I stayed on the floor.

The smell of butter and something toasting reached me and my stomach did a small, reluctant thing that meant it was paying attention even if the rest of me wasn’t. I rested my head back against the cabinet and closed my eyes and just let the sounds happen around me. The pan. The rain. Sable moving. The hum of the fridge. The upstairs neighbour’s music fading down to nothing.

He brought me a plate and sat back down next to me and we ate on the kitchen floor without a table or proper chairs like two people who had completely given up on doing things normally tonight, and I ate most of it even though I hadn’t been hungry, because he’d made it and he was here and that mattered.

“Thank you,” I said.

“Shut up,” he said, not unkindly.

I fell asleep sitting up at some point. I didn’t mean to. One minute Sable was talking about something .. work, I think, something about a meeting he had next week .. and then I was somewhere else and then I was nowhere.

And then I was awake.

Midnight. The kitchen was dark except for the light Sable had left on over the hob, the small warm one. He was still beside me, asleep too now, head dropped to one side, plate on the floor in front of him. The rain was heavier than it had been.

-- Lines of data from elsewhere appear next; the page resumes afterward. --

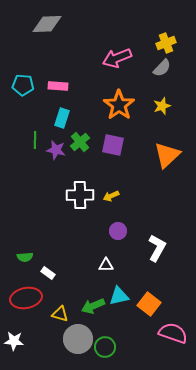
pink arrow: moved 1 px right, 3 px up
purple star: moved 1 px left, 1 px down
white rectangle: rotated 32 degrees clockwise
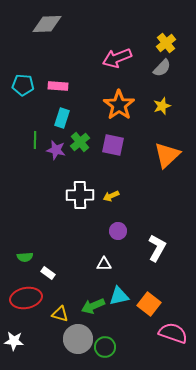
yellow cross: rotated 18 degrees counterclockwise
white triangle: moved 2 px left, 1 px up
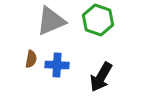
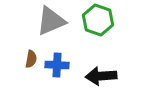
black arrow: moved 1 px up; rotated 56 degrees clockwise
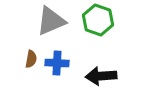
blue cross: moved 2 px up
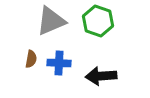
green hexagon: moved 1 px down
blue cross: moved 2 px right
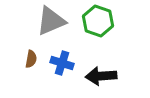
blue cross: moved 3 px right; rotated 15 degrees clockwise
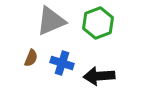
green hexagon: moved 2 px down; rotated 20 degrees clockwise
brown semicircle: moved 1 px up; rotated 12 degrees clockwise
black arrow: moved 2 px left
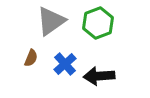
gray triangle: rotated 12 degrees counterclockwise
blue cross: moved 3 px right, 1 px down; rotated 30 degrees clockwise
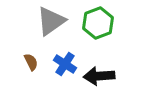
brown semicircle: moved 4 px down; rotated 48 degrees counterclockwise
blue cross: rotated 15 degrees counterclockwise
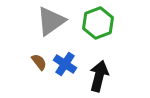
brown semicircle: moved 8 px right; rotated 12 degrees counterclockwise
black arrow: rotated 108 degrees clockwise
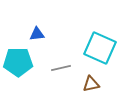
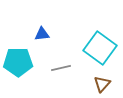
blue triangle: moved 5 px right
cyan square: rotated 12 degrees clockwise
brown triangle: moved 11 px right; rotated 36 degrees counterclockwise
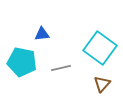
cyan pentagon: moved 4 px right; rotated 12 degrees clockwise
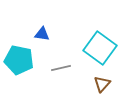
blue triangle: rotated 14 degrees clockwise
cyan pentagon: moved 3 px left, 2 px up
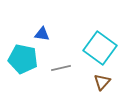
cyan pentagon: moved 4 px right, 1 px up
brown triangle: moved 2 px up
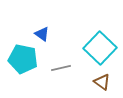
blue triangle: rotated 28 degrees clockwise
cyan square: rotated 8 degrees clockwise
brown triangle: rotated 36 degrees counterclockwise
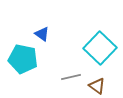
gray line: moved 10 px right, 9 px down
brown triangle: moved 5 px left, 4 px down
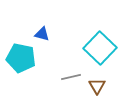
blue triangle: rotated 21 degrees counterclockwise
cyan pentagon: moved 2 px left, 1 px up
brown triangle: rotated 24 degrees clockwise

Something outside had woken me. A sound I couldn’t name. Not loud. More like a shift, like the air outside the building had changed.

I got up carefully so I didn’t wake Sable and went to the window.

The street was wet and dark and mostly empty. One car parked badly two spaces down. A light on in the laundromat across the road even though it was closed. The rain coming straight down, no wind.

And Caius, standing on the pavement below.

Hands in his pockets. Not moving. He wasn’t looking at my window specifically .. his head was tilted up at the building in general, like he’d stopped in front of it without quite meaning to and hadn’t decided yet whether to go. He was completely soaked. He didn’t seem to notice. Or maybe he noticed and didn’t care, which was more likely, which was so completely him that it made something in my chest press tight and hard against my ribs.

He didn’t know which window was mine.

He didn’t even know this was my building. He couldn’t. Nobody had told him where I lived. He’d just .. ended up here. Standing in the rain outside my street at midnight like something had walked him here in his sleep and he hadn’t thought to argue.

I stood at the window and I watched him and he stood in the rain and didn’t leave.